Table 5 Comparison of mAP score obtained on the test set of JUVDsi v1 database by the base learners

6.6 Limitations

In this research work, we have incorporated only 3000 images in the v1 of this database which may not be enough for training deep learning models properly. It is to be noted that we have taken images captured during day and night time only. We have not incorporated images taken in rainy or foggy conditions in either time of the day. In addition, only 9 vehicle classes are taken into consideration in the present database which does not include all the varieties of vehicle classes generally seen in an Indian road scenario. However, there are various models of similar vehicle types also available. To overcome these discrepancies of the present database, we are working on version 2 of this database which will include more number of images captured in both day and night time during all possible weather conditions such as rainy, fog, sunny as well as cloudy weather. Additionally, we will also try to include more number of vehicle classes which will be beneficial for performing research work in any Indian road conditions where multiple vehicles may overlap one another.

7 Conclusion

AVD has become a part and parcel of real-time traffic management due to a wide range of issues including the increasing number of vehicles on roads. To come up with a model that can be used in practice, a pragmatic image/video database is a basic need, which developers can apply to measure the performance of their methods regarding both localization and classification of the vehicles in an automated way. However, most of the available databases are developed for the localization problem only and the number of freely available databases which can be used for both localization and classification are very less in number. Therefore, to bridge this research gap, in the present work, we have developed an image based database which serves as appropriate for Indian roads and can also be used for doing both localization and classification of the vehicles. For this, we have provided the required annotation of the images. The issues confronted regarding Indian roads such as large number of vehicles during peak hours, congestion of roads, worse condition of roads, traffic snarls add up to such issues for researchers. On the other hand, the available databases in literature mostly considered the developed countries while capturing the videos or images, which cannot portrait these typical scenarios found in the Indian sub-continent. This database is made publicly available for research purposes only. We have benchmarked the results using three state-of-the-art deep learning models namely, YOLOv3, Faster RCNN and RFCN along with a standard ensemble method called WBF. WBF helps for filtering the predictions from base object detection models. Finally, we have achieved a mAP score of 74.53% which is competent considering the complexities found in the images.

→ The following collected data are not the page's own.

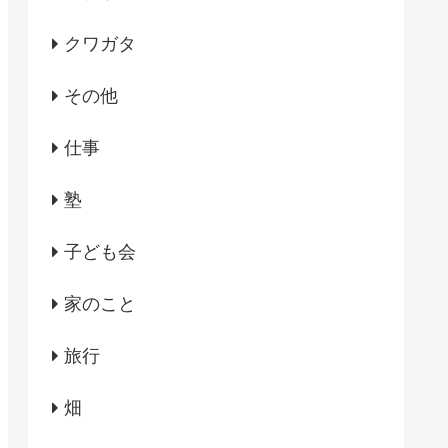
クワガタ
その他
仕事
塾
子ども会
家のこと
旅行
畑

Though, to the best of our knowledge, we have developed a database for the first time considering the Indian scenario to be used for AVD, there are certain limitations of this research work. Keeping those in mind, we have set some future plans for further progress which are listed below.

  • We have around 3000 images in the version 1 of the database, which may not be enough for proper training of the deep learning models. Hence, we plan to collect more images for further work.

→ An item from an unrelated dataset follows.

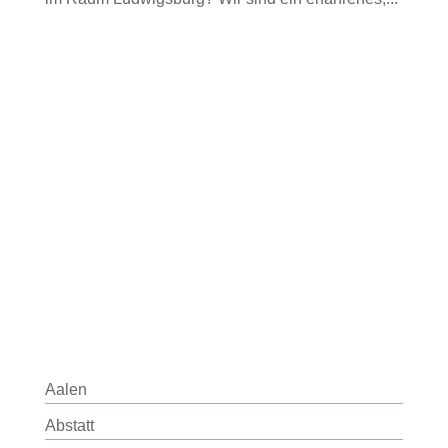
Aalen
Abstatt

  • We are trying to make arrangements to address the class imbalance present in the current version by collecting more data of trucks, vans and rickshaws as they are very less in number.

  • We plan to capture images in different weather conditions like foggy, dark night, and rainy conditions etc.

  • We will work towards incorporating more vehicle classes that are seen on Indian roads.

  • We will work on achieving better results (both in localization and in classification) by developing a more efficient deep learning model than the existing ones so that it can deal with overlapped vehicles in a single frame.

  • Lastly, we have another plan to develop a video database for AVD.